__Reading passage__.
=-=-=-=-=

Friday, April 19, 2024

Brilliance from the regulatory state

The new Title IX guidance for colleges and high schools goes, apparently, to about 1500 pages, close to the length of "Obamacare", and a third the length of HIPAA.  So while some are appalled (rightly) that it apparently grants biological males (people with XY chromosomes, for those out there in Rio Linda) access to womens' bathrooms and locker rooms, I'm appalled at the fact that it apparently takes the DoED 1500 pages to discuss a concept that is expressed in only 37 words in the actual law:

No person in the United States shall, on the basis of sex, be excluded from participation in, or denied the benefits of, or be subjected to discrimination under any education program or activity receiving federal financial assistance.

Yes, it's appalling that in the "minds" of people trying to "educate" us, "sex" is equivalent to "gender identity", and hopefully the courts will slap them into next week.  It's not as if the common view of "sex" when Title IX was passed by Congress and signed by President Nixon includes "gender identity", after all.  This is another great reason why we want not only jurists, but also bureaucrats, to be legal originalists, remembering what the people who wrote the law were thinking.

Regarding the actual objections, yes, I do think women have a right to determine which males may be allowed to see them naked, as well as which males they are willing to see naked--and vice versa. I guess that makes me a reactionary.

Update: another risk of allowing "trans" men onto womens' teams, and into womens' locker rooms, is that it will destroy mens' sports too.  The trick is that per Title IX, spots in womens' sports need to be proportional to their student population, with an adjustment for the football team.  So if women quit en masse because they don't want to be injured, or because they don't want to see penises in their locker room, or because they don't want to be seen naked by just any male, then those same colleges and universities need to cut mens' sports, too.

We might end up, really, with just football as a sport, which is ironic because football players have, I believe, about the highest rate of sexual assault of athletes overall.  Some win for women!

=-=-=-=-=

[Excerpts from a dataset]
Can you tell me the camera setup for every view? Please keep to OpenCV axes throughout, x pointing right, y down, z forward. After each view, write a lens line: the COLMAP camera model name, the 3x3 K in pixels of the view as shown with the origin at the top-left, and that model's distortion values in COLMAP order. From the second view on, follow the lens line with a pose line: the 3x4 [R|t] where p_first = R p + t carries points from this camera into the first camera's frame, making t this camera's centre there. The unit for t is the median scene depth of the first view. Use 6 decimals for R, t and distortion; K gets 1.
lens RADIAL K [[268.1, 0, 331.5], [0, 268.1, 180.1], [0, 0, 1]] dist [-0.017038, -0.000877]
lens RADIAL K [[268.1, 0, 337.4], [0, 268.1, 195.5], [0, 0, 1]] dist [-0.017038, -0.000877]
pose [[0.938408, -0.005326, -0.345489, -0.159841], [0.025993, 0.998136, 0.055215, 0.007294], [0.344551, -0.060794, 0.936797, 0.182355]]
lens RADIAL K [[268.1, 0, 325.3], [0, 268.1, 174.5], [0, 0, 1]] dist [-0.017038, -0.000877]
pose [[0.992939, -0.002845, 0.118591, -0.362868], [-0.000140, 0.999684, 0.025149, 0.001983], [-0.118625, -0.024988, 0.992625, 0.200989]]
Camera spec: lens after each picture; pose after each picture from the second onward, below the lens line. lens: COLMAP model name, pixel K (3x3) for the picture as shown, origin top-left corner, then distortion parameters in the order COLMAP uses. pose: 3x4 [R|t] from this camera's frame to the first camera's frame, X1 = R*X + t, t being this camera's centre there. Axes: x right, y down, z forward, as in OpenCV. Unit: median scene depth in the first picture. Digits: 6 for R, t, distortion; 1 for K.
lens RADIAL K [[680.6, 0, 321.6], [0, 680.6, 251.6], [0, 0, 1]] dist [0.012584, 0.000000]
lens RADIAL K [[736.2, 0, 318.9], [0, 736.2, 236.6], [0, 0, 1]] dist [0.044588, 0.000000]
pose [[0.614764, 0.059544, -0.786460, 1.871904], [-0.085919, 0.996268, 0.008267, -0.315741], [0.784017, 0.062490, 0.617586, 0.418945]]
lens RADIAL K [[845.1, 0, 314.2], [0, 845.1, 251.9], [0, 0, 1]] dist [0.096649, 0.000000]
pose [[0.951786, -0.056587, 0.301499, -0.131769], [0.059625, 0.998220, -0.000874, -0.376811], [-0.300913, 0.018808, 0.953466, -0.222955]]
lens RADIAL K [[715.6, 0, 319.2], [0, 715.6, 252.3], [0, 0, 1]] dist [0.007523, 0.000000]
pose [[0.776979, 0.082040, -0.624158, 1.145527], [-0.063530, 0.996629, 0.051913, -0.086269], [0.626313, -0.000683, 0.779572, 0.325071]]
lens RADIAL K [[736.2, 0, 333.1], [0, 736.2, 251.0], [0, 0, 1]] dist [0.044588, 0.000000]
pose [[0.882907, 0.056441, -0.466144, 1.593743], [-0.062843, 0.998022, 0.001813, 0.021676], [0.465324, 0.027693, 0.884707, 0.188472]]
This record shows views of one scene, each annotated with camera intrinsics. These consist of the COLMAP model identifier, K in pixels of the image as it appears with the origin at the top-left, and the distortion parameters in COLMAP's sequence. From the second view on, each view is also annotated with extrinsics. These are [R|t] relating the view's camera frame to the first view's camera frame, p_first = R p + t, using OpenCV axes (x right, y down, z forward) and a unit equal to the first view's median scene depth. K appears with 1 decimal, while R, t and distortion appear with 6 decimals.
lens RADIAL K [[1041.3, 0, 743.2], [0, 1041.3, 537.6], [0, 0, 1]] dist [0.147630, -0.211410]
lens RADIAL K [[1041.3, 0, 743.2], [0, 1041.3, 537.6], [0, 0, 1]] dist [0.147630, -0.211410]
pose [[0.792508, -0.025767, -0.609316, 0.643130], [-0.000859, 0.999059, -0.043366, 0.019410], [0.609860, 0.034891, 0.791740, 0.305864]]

=-=-=-=-=

__To do__.
1) According to the Title IX post, how many words does the actual law use to express its concept?
2) Decide whether each statement agrees with the Title IX post, and quote the deciding words:
(a) The new guidance is about a third the length of HIPAA.
(b) Title IX was signed by President Carter.
(c) Spots in women's sports must be proportional to their student population.
3) Write out the portion of the Title IX post from "No person in" to "law were thinking.".
These data come from a separate source.

__Task-by-task results__.
1) 37 words.

2)
(a) Yes: "and a third the length of HIPAA"
(b) No: "signed by President Nixon"
(c) Yes: "spots in womens' sports need to be proportional to their student population"

3)
No person in the United States shall, on the basis of sex, be excluded from participation in, or denied the benefits of, or be subjected to discrimination under any education program or activity receiving federal financial assistance.

Yes, it's appalling that in the "minds" of people trying to "educate" us, "sex" is equivalent to "gender identity", and hopefully the courts will slap them into next week.  It's not as if the common view of "sex" when Title IX was passed by Congress and signed by President Nixon includes "gender identity", after all.  This is another great reason why we want not only jurists, but also bureaucrats, to be legal originalists, remembering what the people who wrote the law were thinking.